才事記

コロナ収まらず、菅もたつき(河野いんちき)、オリンピック近づき、中国暴走(ロシア眈々)、イギリスあやしく(ドイツ青息)、わが母国は万事よそよそしく、万端めくれあがって処置なし。そんな6月の日本列島が大雨に苛まれるなか、ぼくは新たな角川千夜千冊エディションを「アートをめぐる一冊」にするため、入稿原稿を仕上げていた。さっき初校ゲラの赤を入れて、太田に渡した。
その太田香保が組み立てている千夜千冊エディション・フェア「知祭り」が、いま全国70書店に及んで始まっている。
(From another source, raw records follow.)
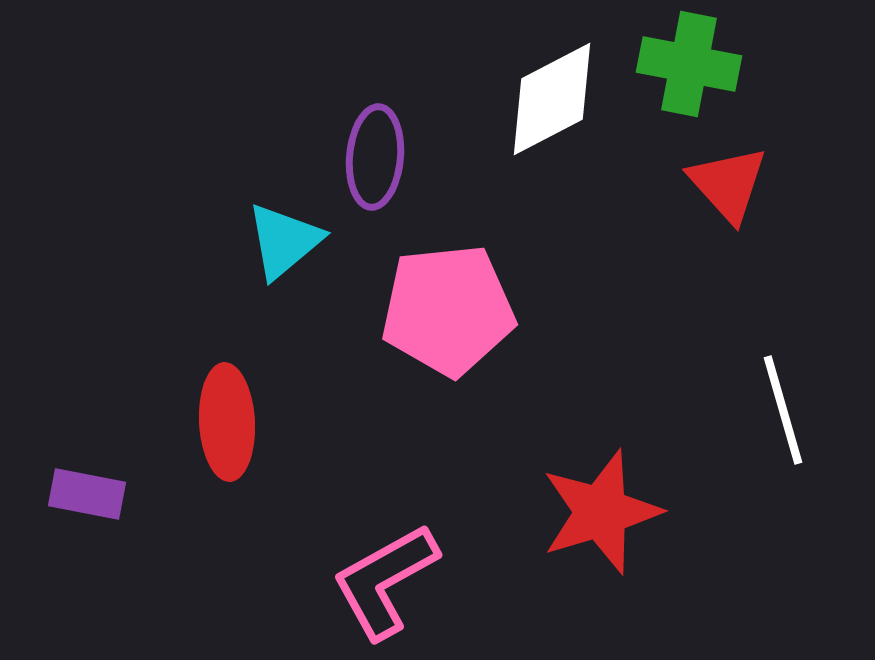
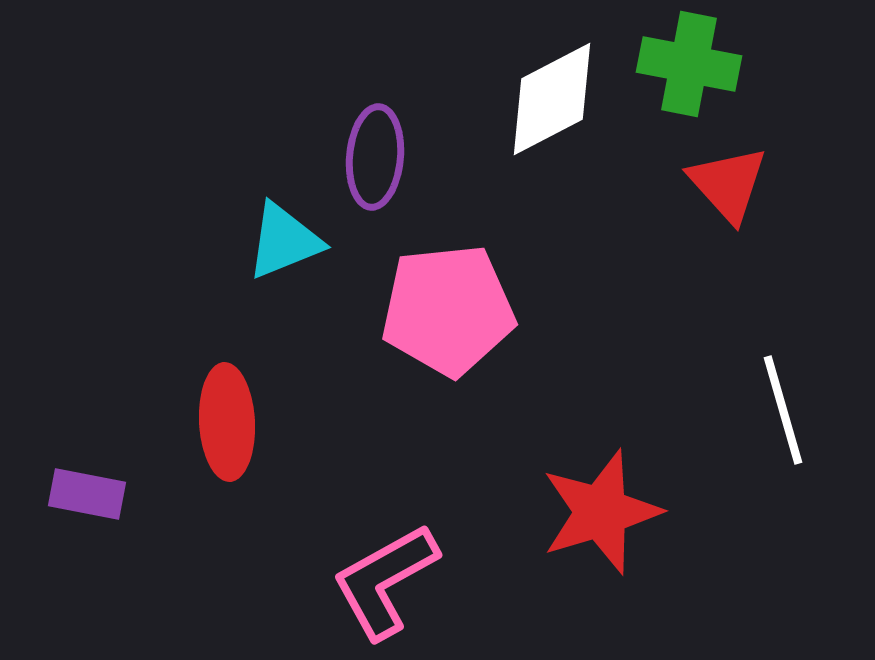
cyan triangle: rotated 18 degrees clockwise
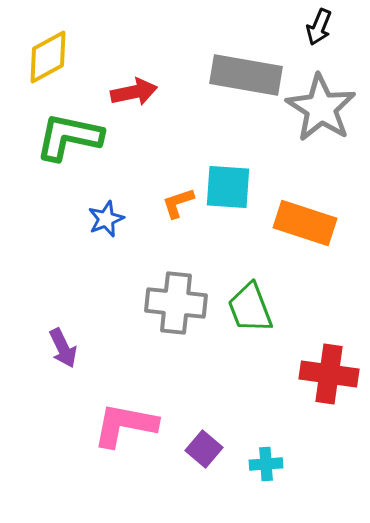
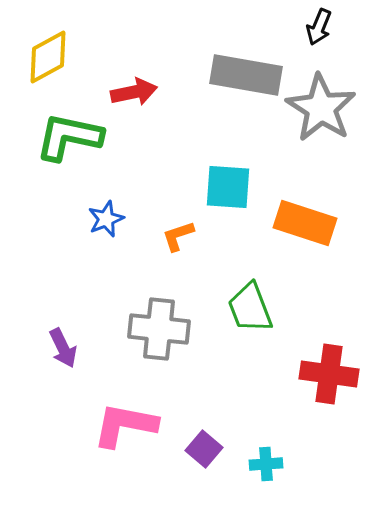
orange L-shape: moved 33 px down
gray cross: moved 17 px left, 26 px down
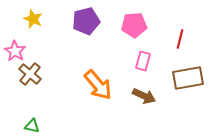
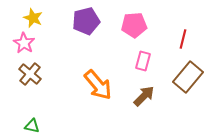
yellow star: moved 1 px up
red line: moved 3 px right
pink star: moved 9 px right, 8 px up
brown rectangle: moved 1 px up; rotated 40 degrees counterclockwise
brown arrow: rotated 70 degrees counterclockwise
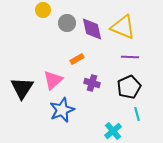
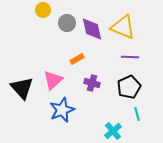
black triangle: rotated 15 degrees counterclockwise
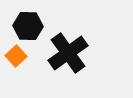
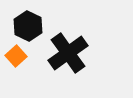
black hexagon: rotated 24 degrees clockwise
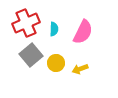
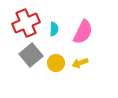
yellow arrow: moved 6 px up
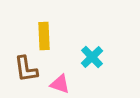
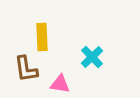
yellow rectangle: moved 2 px left, 1 px down
pink triangle: rotated 10 degrees counterclockwise
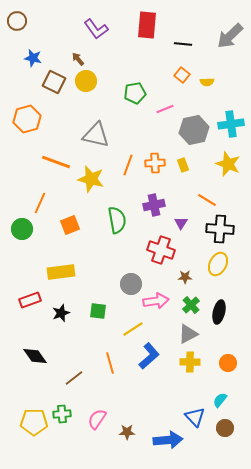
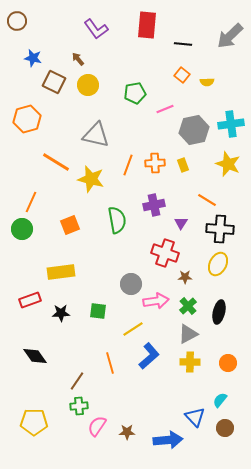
yellow circle at (86, 81): moved 2 px right, 4 px down
orange line at (56, 162): rotated 12 degrees clockwise
orange line at (40, 203): moved 9 px left, 1 px up
red cross at (161, 250): moved 4 px right, 3 px down
green cross at (191, 305): moved 3 px left, 1 px down
black star at (61, 313): rotated 18 degrees clockwise
brown line at (74, 378): moved 3 px right, 3 px down; rotated 18 degrees counterclockwise
green cross at (62, 414): moved 17 px right, 8 px up
pink semicircle at (97, 419): moved 7 px down
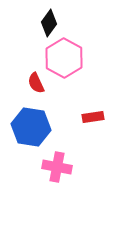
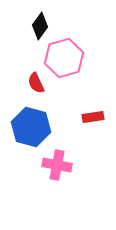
black diamond: moved 9 px left, 3 px down
pink hexagon: rotated 15 degrees clockwise
blue hexagon: rotated 6 degrees clockwise
pink cross: moved 2 px up
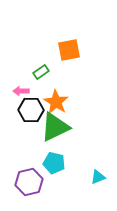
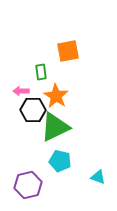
orange square: moved 1 px left, 1 px down
green rectangle: rotated 63 degrees counterclockwise
orange star: moved 6 px up
black hexagon: moved 2 px right
cyan pentagon: moved 6 px right, 2 px up
cyan triangle: rotated 42 degrees clockwise
purple hexagon: moved 1 px left, 3 px down
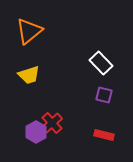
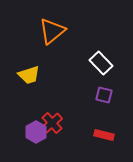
orange triangle: moved 23 px right
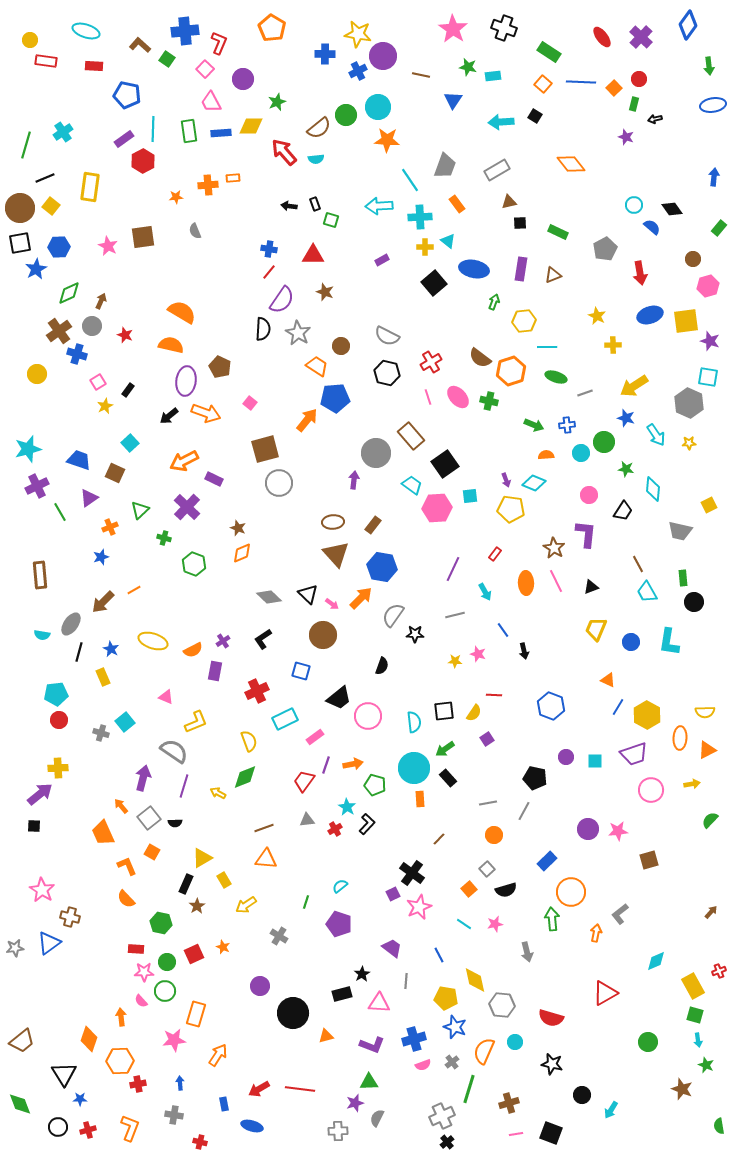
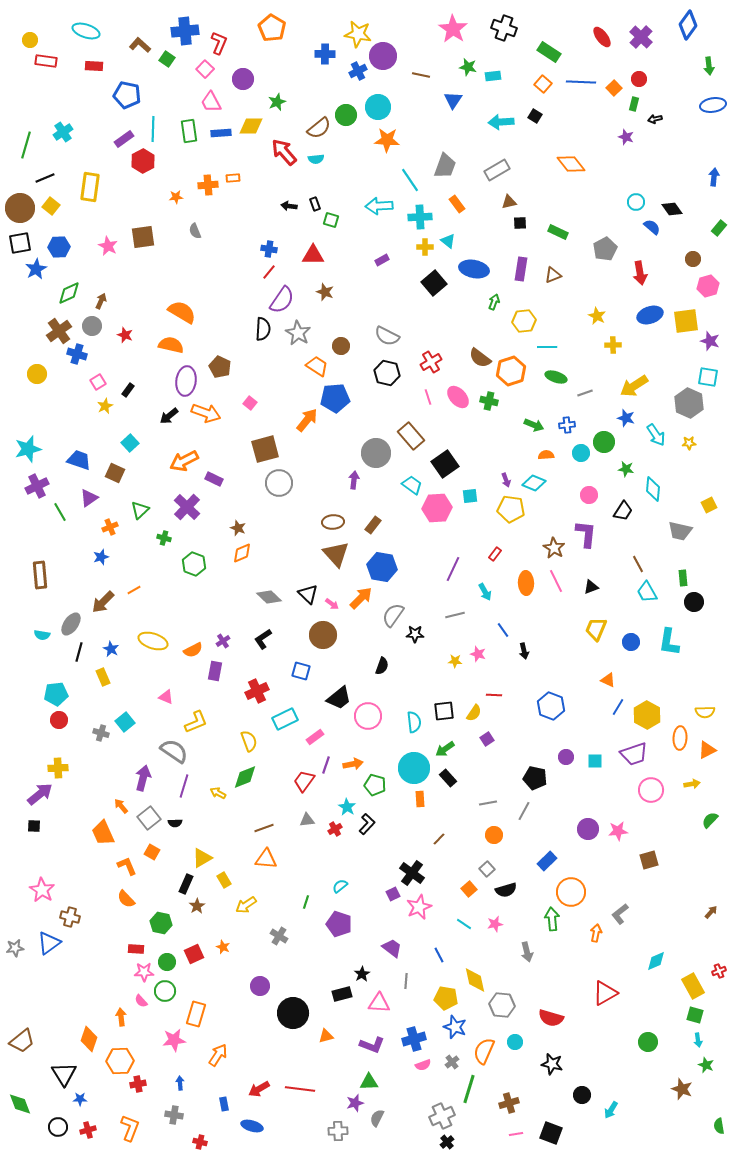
cyan circle at (634, 205): moved 2 px right, 3 px up
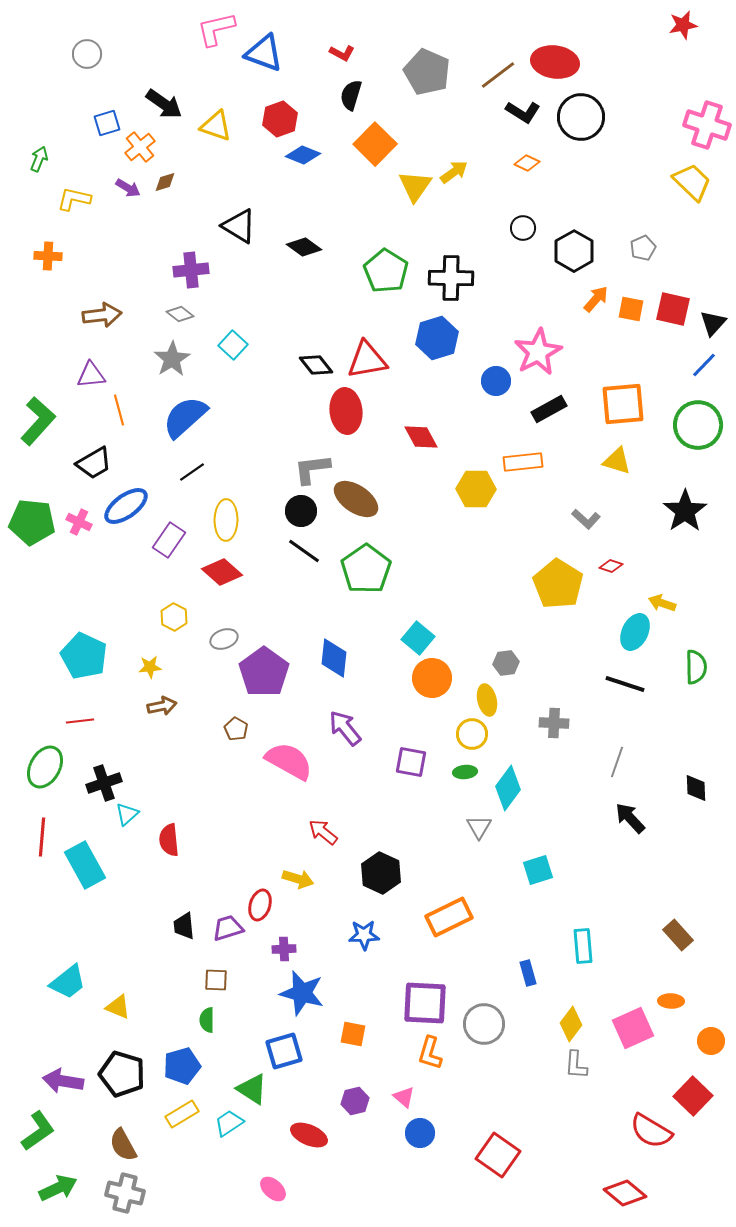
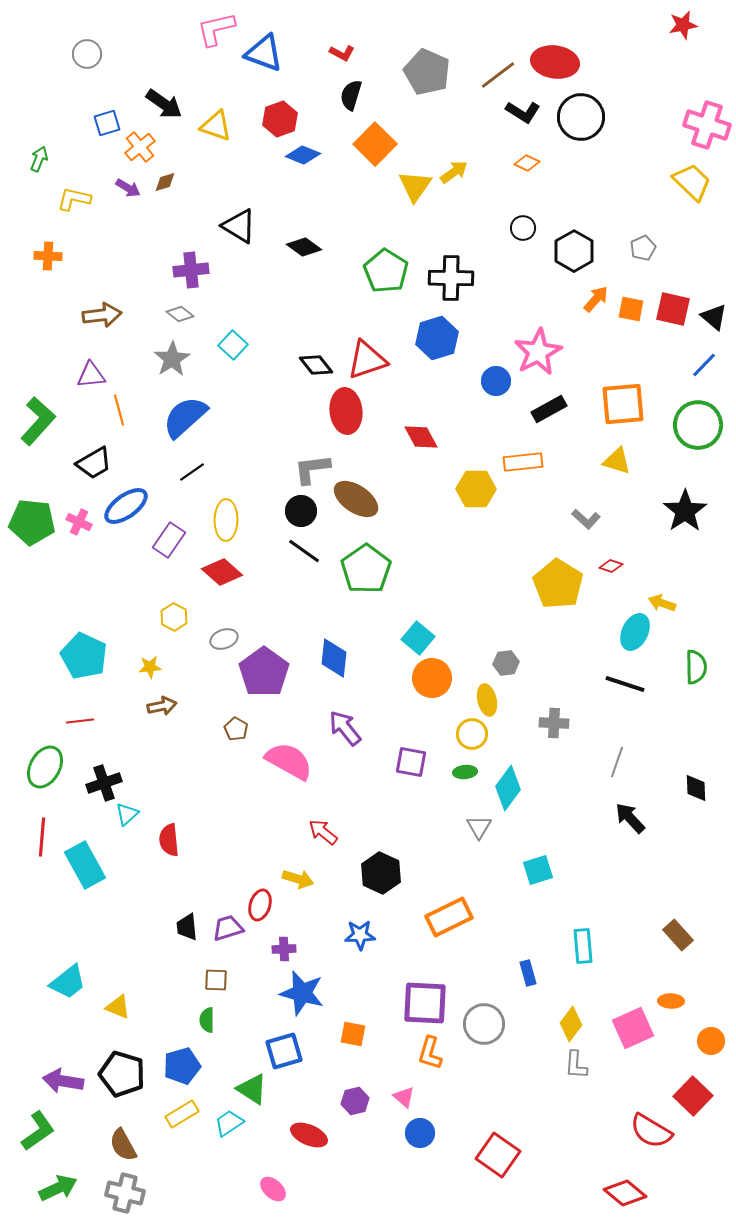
black triangle at (713, 323): moved 1 px right, 6 px up; rotated 32 degrees counterclockwise
red triangle at (367, 360): rotated 9 degrees counterclockwise
black trapezoid at (184, 926): moved 3 px right, 1 px down
blue star at (364, 935): moved 4 px left
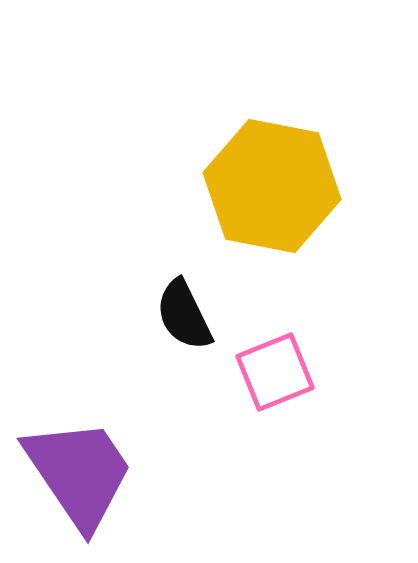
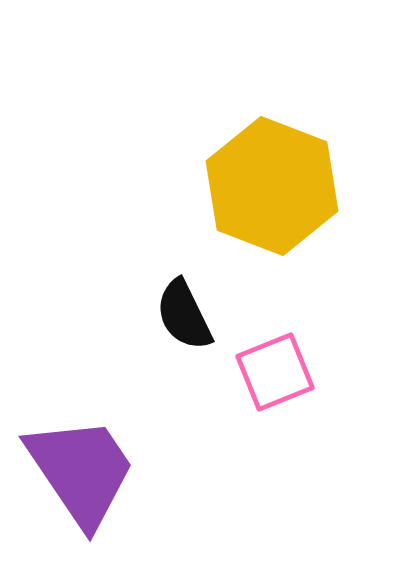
yellow hexagon: rotated 10 degrees clockwise
purple trapezoid: moved 2 px right, 2 px up
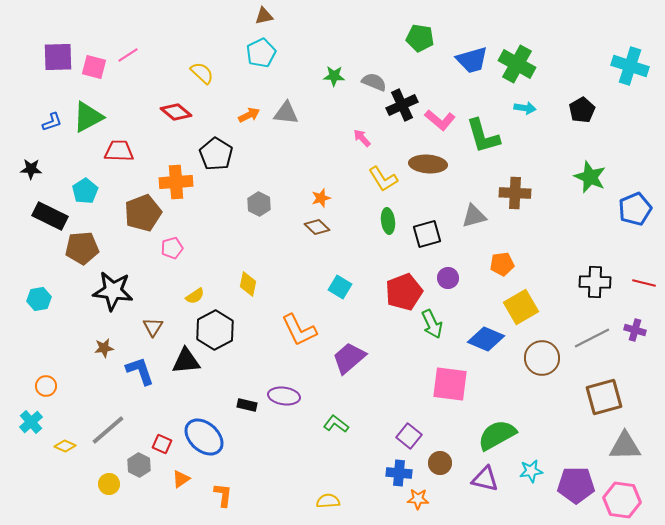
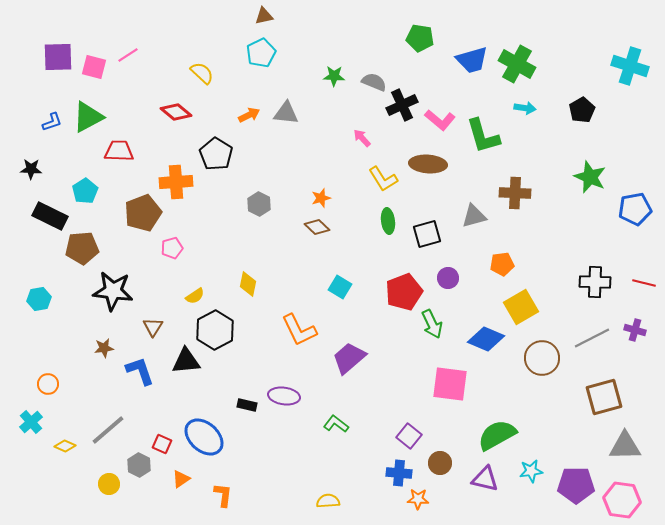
blue pentagon at (635, 209): rotated 12 degrees clockwise
orange circle at (46, 386): moved 2 px right, 2 px up
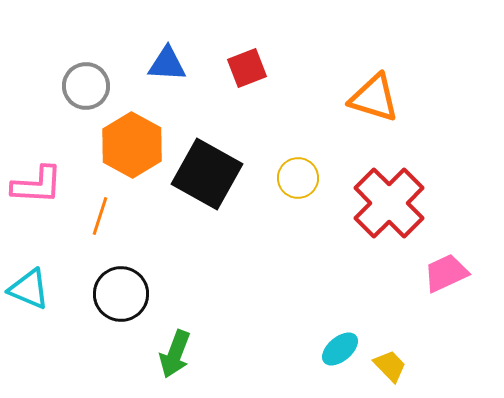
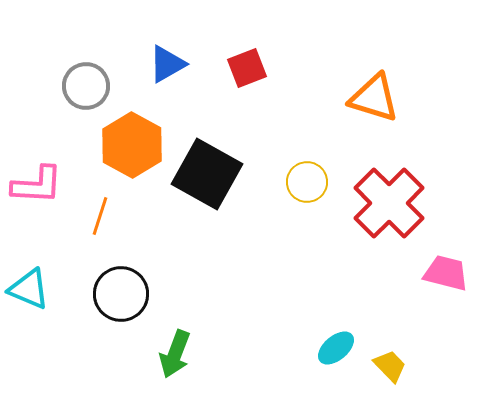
blue triangle: rotated 33 degrees counterclockwise
yellow circle: moved 9 px right, 4 px down
pink trapezoid: rotated 39 degrees clockwise
cyan ellipse: moved 4 px left, 1 px up
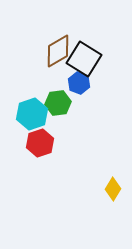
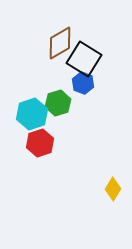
brown diamond: moved 2 px right, 8 px up
blue hexagon: moved 4 px right
green hexagon: rotated 10 degrees counterclockwise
当の本人は面映ゆくてもぞもぞするしかないのだが、各地のイシス編集学校師範・師範代たちがすばらしいボランティアを推進して、各書店の店長や担当者とみごとなコラボを展開してくれている。先頭を切った九天玄気組の中野組長チームと名古屋曼名伽組の小島組長の展示が先行モデルとして効いた。おかげで実売も土用のうなぎのぼりのようだ。
千夜千冊エディションはぼくの「本読み」に関する集大成である。これまで書いてきた千夜千冊既存原稿をテーマによって組み上げ、並べなおし、ほとんどにその構成によるエティションをかけ、仕上げている。これまで20冊が刊行されてきたが、おそらくこの倍はつづくだろうと思う。どう構成してきたのかというと、一冊ずつ全力を傾注する。
次回配本の『資本主義問題』でいえば、60~70夜くらいの候補から、A案・B案・C案というふうに絞る。絞り方で、訴える内容がそうとうに変わる。まあ、編集とはそういうものだ。
結局、第1章が金本位時代からの貨幣の意味を追った「マネーの力」、第2章が市の発生や複式簿記やオークションや株式会社のしくみを解読した「資本主義の歯車」、第3章がケインズ、ハイエク、ウォーラーステイン、フリードマンらの経済学者がどんなリクツをつくったのかを並べた「君臨する経済学」、第4章がスーザン・ストレンジのマッドマネー論やソロスの投資論から反グローバリズムを訴えたヴィルノやカリニコスの反骨までの解説で組み立てた「グローバル資本主義の蛇行」というふうになった。c案に辿りつくまでフーフーだ。
この並びを自分でもまた読みなおしながら、いろいろ加筆訂正や推敲をしていくわけだ。それでもたいてい一冊には収まらない。『資本主義問題』では、リスクとオプションの問題、金融工学関係、宇沢弘文、中谷巌、IMF、地域通貨や仮想通貨、アート市場については別のエディションにまわした。
実はこういう作業をしながら、何十回となく反省もする。こんな「読み」では甘かった、ああ、あのことを触れなかったのはやっぱりまずかった、そうか、こういう関連書もあったのかと、いちいち反省と訂正に見舞われる。毎回、どんなカバーデザインや口絵でいくのかということも大事な仕事になる。町口覚チームがとりくんでいるのだが、毎度絶妙な工夫をしてくれる。
もともと千夜千冊を文庫化するにあたっては、和泉佳奈子と角川の伊達百合さんが当初の路線を組んでくれたのだが、和泉が「町口さんでいきたい」と言ったのが決定的だった。用紙選定からとりくんでくれた。
こういうことをしながらも、まだ千夜千冊は少しずつウェブの中で増殖しつづけているのだ。最近はいままで封印していた神秘主義やグノーシス主義やヘルメス思想にまつわる重大な本にとりくんでいる。ここにはカバラやスウェーデンボルグやルネ・ゲノンなども入ってくる。またアートやファッション系譜の本もふえる予定だ。
こちらはこちらで毎夜の図版作成のために、寺平賢司をキャップとする編集学校チームが動いている。読み合わせ会も東京、各地、松岡正剛事務所主宰など、いくつもが継続されている。それを聞いていると、ぼくの「読み」をさらに展開した新たな「読み」が次々に生まれていくのを感じる。千夜千冊はもはやぼくの専任仕事ではなくなっているといったほうがいい。